We start by loading some libraries and reading in the two data files.
library(recommenderlab)
library(data.table)
library(dplyr)
library(tidyr)
library(ggplot2)
library(stringr)
library(DT)
library(mltools)
library(knitr)
library(grid)
library(gridExtra)
library(corrplot)
library(qgraph)
library(methods)
library(Matrix)
library(sparklyr)
#make sure there's a spark local install
spark_install(version = "2.4.3")
Let’s start by setting up sparklyr and their environment variables.
Sys.setenv(SPARK_HOME = "/usr/local/spark")
#Sys.setenv(HADOOP_CONF_DIR = '/etc/hadoop/conf.cloudera.hdfs')
#Sys.setenv(YARN_CONF_DIR = '/etc/hadoop/conf.cloudera.yarn')
config <- spark_config()
config$spark.executor.instances <- 4
config$spark.executor.cores <- 4
config$spark.executor.memory <- "4G"
sc <- spark_connect(master="local", config=config, version = '2.4.3')
data("MovieLense")
table(MovieLense@data@x[] > 5)
##
## FALSE
## 99392
As we can see all data falls from 1 to 5, we can consider 0 as the null variable or NA
movie_df <- as(MovieLense, 'data.frame')
movie_df$user <- sapply(movie_df$user,function(x) as.numeric(as.character(x)))
movie_df$item <- sapply(movie_df$item,function(x) as.character(x))

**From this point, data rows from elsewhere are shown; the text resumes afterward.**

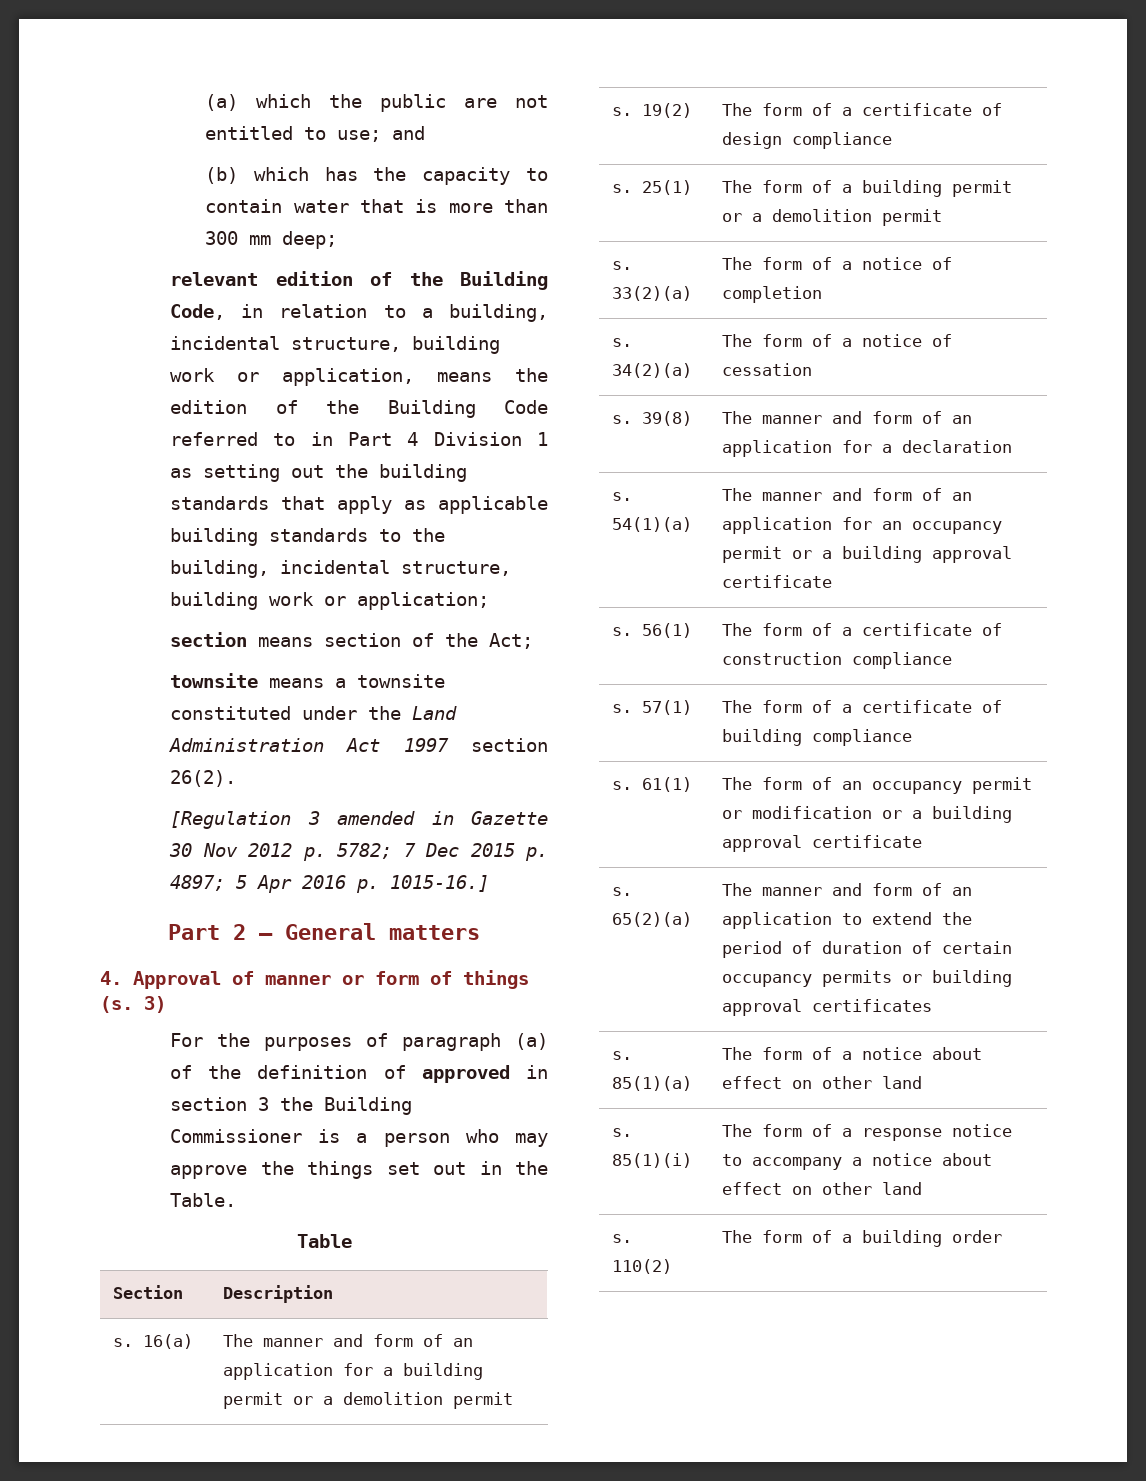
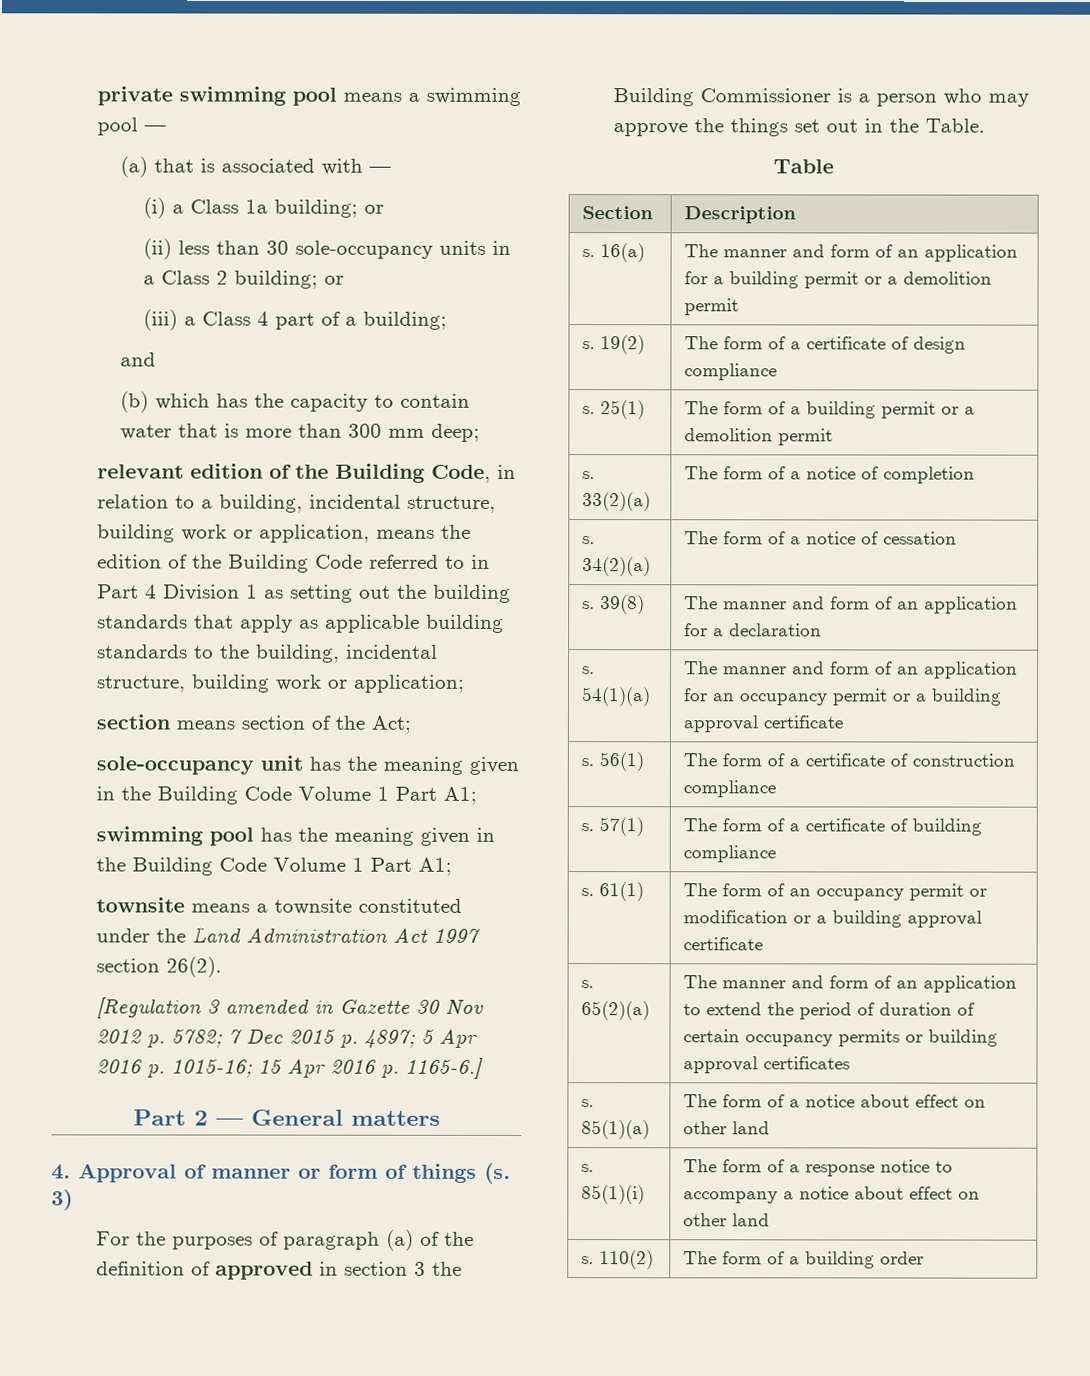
[205,94,548,112] [205,126,382,142] (a) which the public are not entitled to use; -> [97,86,522,106] [97,117,167,136] [119,156,391,178] [142,197,384,219] [142,238,511,260] [142,270,344,289] [142,309,447,331] private swimming pool means a swimming pool — // (a) that is associated with — // (i) a Class 1a building; or // (ii) less than 30 sole-occupancy units in a Class 2 building; or // (iii) a Class 4 part of a building; //
(534, 641) none -> [96,755,520,775] [96,786,478,805] [96,826,496,846] [96,857,453,876] // sole-occupancy unit has the meaning given in the Building Code Volume 1 Part A1; // swimming pool has the meaning given in the Building Code Volume 1 Part A1;
[390,875,490,892] 1015-16.] -> [171,1057,484,1079] 1015-16; 15 Apr 2016 p. 1165-6.]

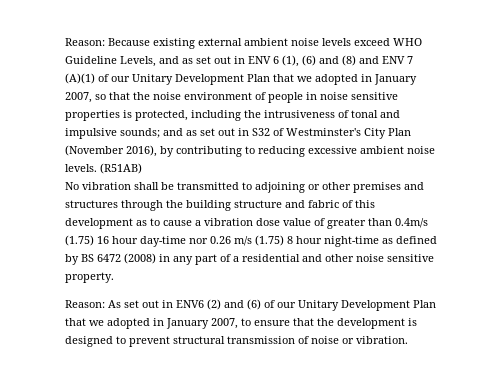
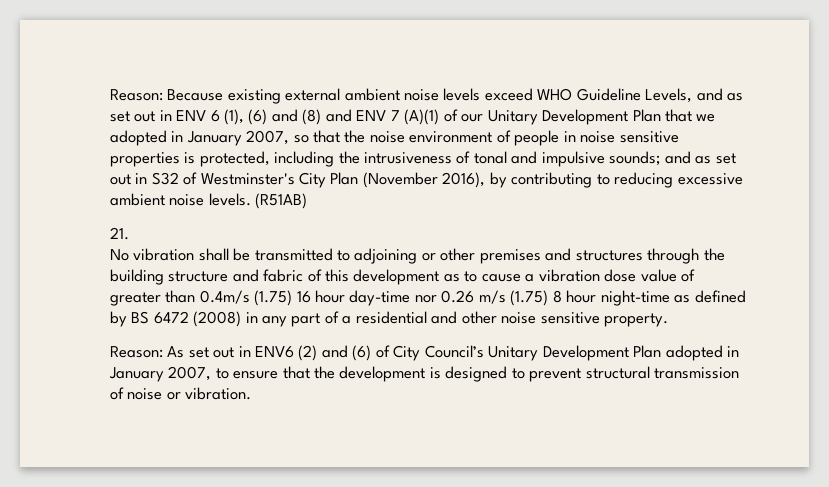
(143, 168) none -> [109,227,129,240] // 21.
[277,300,437,311] [65,318,105,326] our Unitary Development Plan that we -> [393,345,662,361] City Council’s Unitary Development Plan

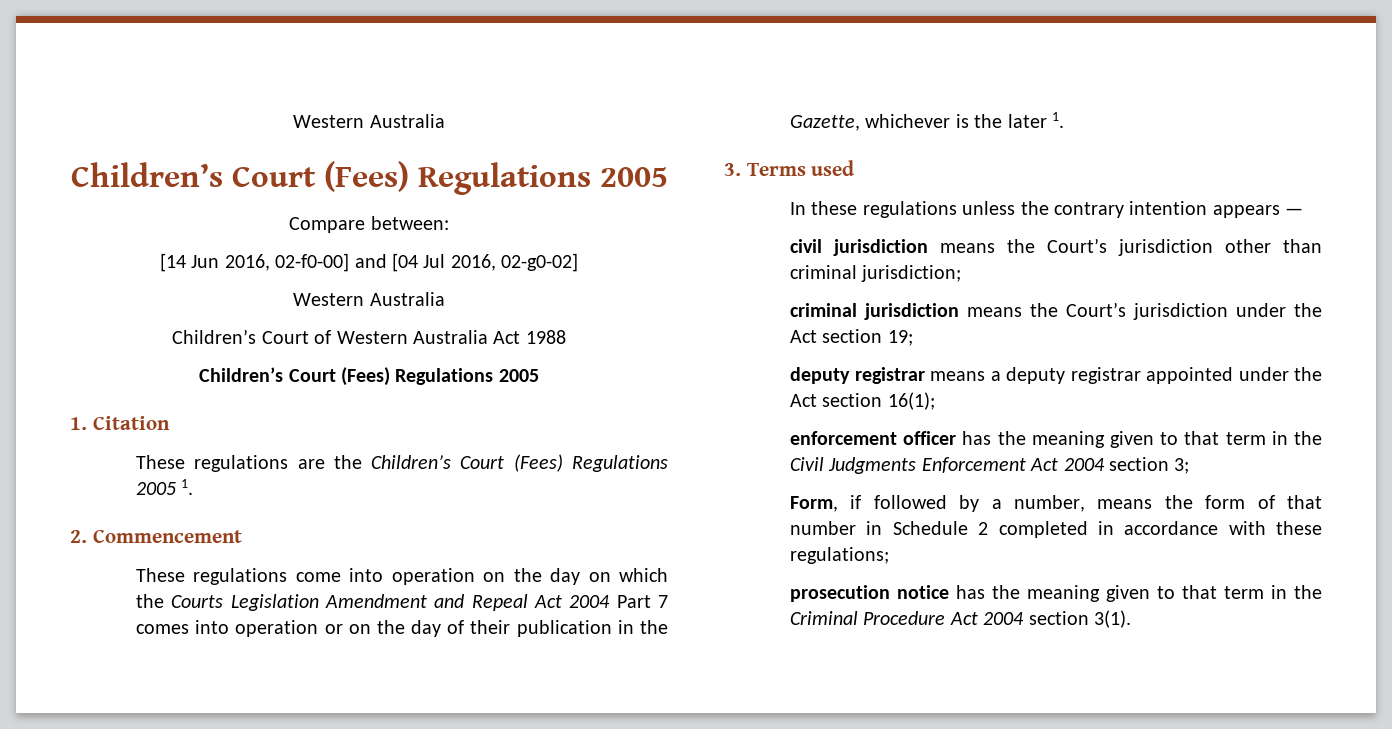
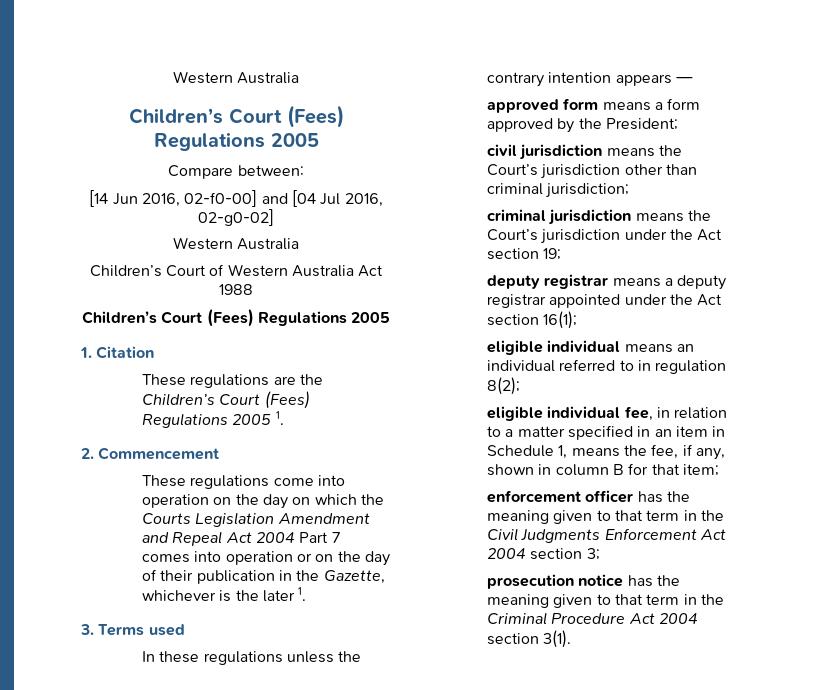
(1304, 211) none -> [486,98,701,113] [486,118,678,133] // approved form means a form approved by the President;
(935, 401) none -> [486,340,694,355] [486,359,727,374] [486,377,520,395] [486,406,728,421] [486,425,726,440] [486,444,725,460] [486,463,719,476] // eligible individual means an individual referred to in regulation 8(2); // eligible individual fee, in relation to a matter specified in an item in Schedule 1, means the fee, if any, shown in column B for that item;
[790,495,1322,512] [790,521,1322,538] [790,547,890,564] // Form, if followed by a number, means the form of that number in Schedule 2 completed in accordance with these regulations; -> (600, 554) none

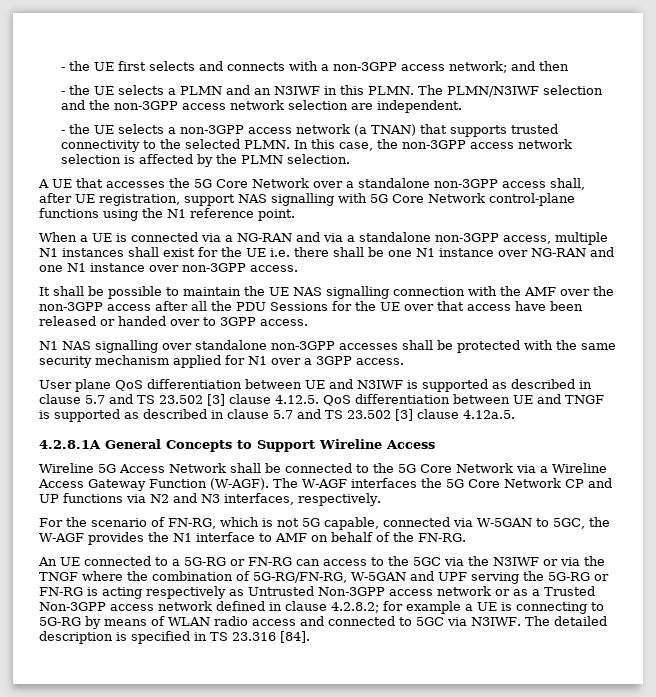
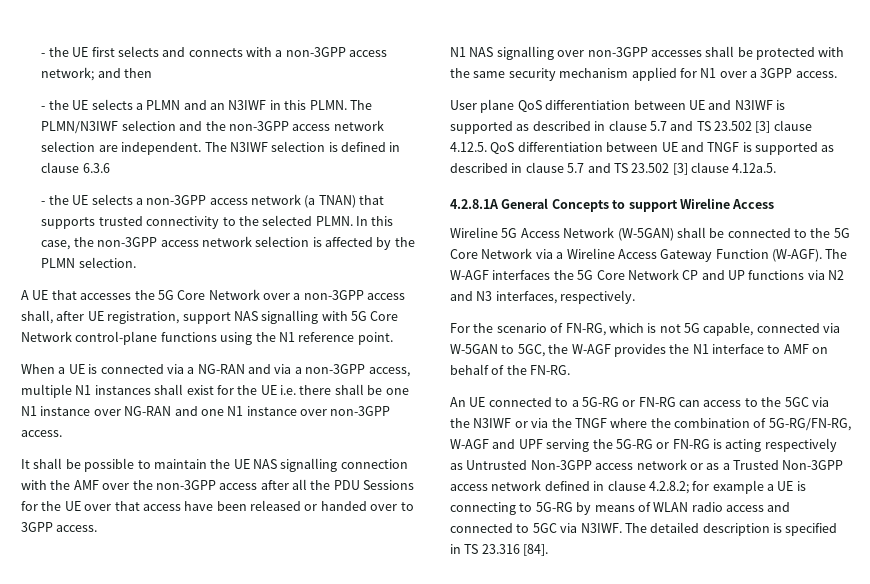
(463, 106) none -> [204,141,401,152] [41,162,110,173] The N3IWF selection is defined in clause 6.3.6
[358,178,430,188] standalone -> (301, 296) none
[359,232,431,242] standalone -> (302, 370) none
[195,340,267,350] standalone -> (585, 53) none
[257,440,315,452] Support -> [628,200,678,212] support
(226, 468) none -> [617,228,674,241] (W-5GAN)
[351,572,406,581] W-5GAN -> [450,439,489,449] W-AGF

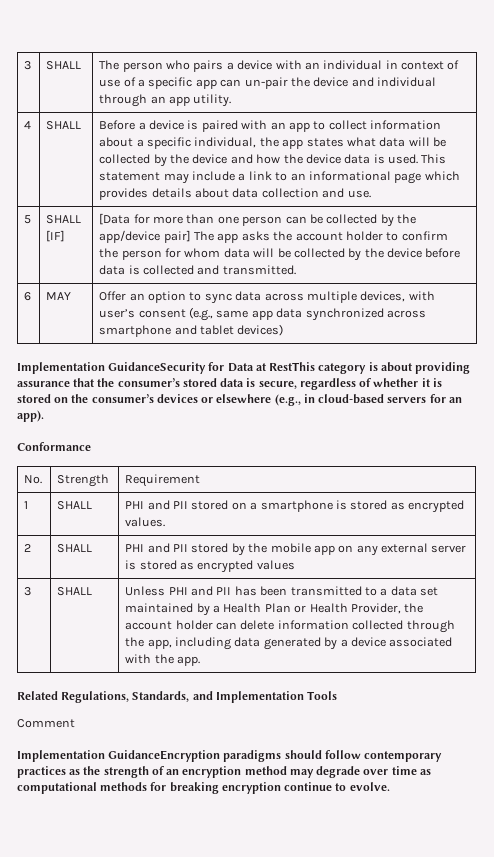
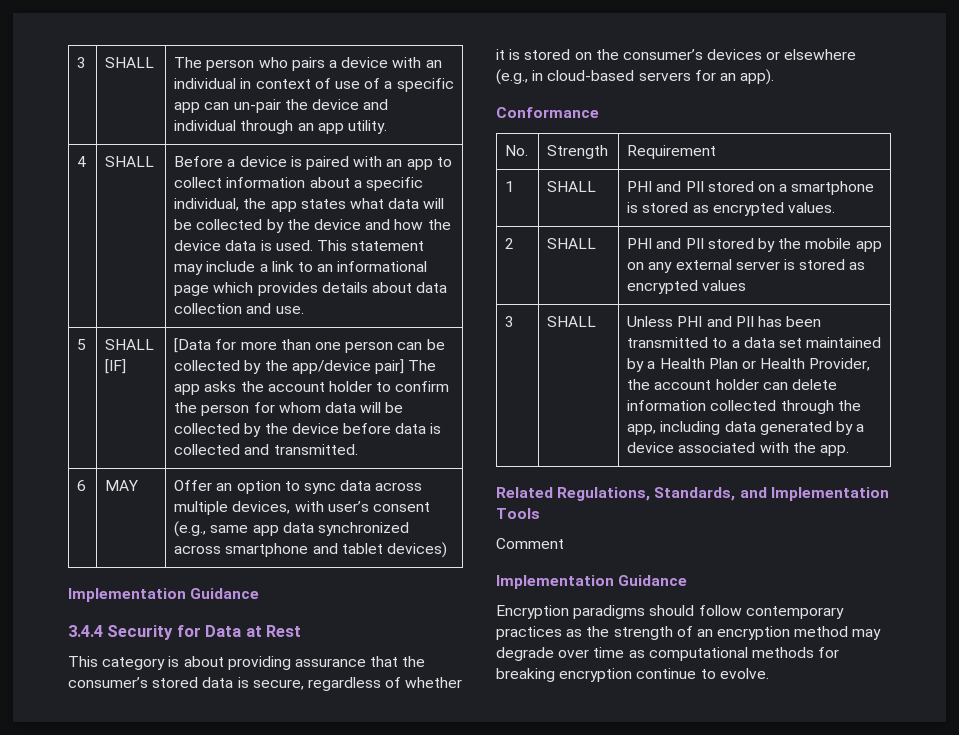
[108,362,207,374] GuidanceSecurity -> [190,588,260,599] [68,625,174,640] Guidance // 3.4.4 Security
[269,362,316,371] RestThis -> [266,625,302,637] [68,656,98,667] Rest // This
[108,750,221,762] GuidanceEncryption -> [618,575,688,586] [496,605,569,619] Guidance // Encryption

movie_mx <- spread(movie_df, item, rating)
movie_mx$user <- sapply(movie_mx$user,function(x) as.numeric(x))
movie_mx[is.na(movie_mx)]<- 0
#copy data to spark table
movie_tbl <- sdf_copy_to(sc,movie_mx, "movie_DF", overwrite=T)
movies <- paste(colnames(movie_mx)[-1])
#execute ML model and PCA analysis
pca_model <- ml_pca(movie_tbl,features = paste(colnames(movie_tbl)[2:1000]))
Let’s plot the first Proincipal components and analyze them.
pca_df <-as.data.frame(pca_model$pc)
ggplot(pca_df, aes(x = PC1, y = PC2, color = "blue", label = "red")) +
geom_point(size = 2, alpha = 0.6) +
labs(title = "Where the Movies Fall on the First Two Principal Components", x = "PC1",y = "PC2") +
guides(fill = FALSE, color = FALSE)
In order to use SVD we need to take it from the H2o library, but it started giving me problems with version so i could not go further.
In conclusion, i think there must be an extra reason such as lack of performance in r or python to start playing with Scala to suit the ML architecture to the company needs. The extra overhead can be of varying weights and sometimes can stall the progress.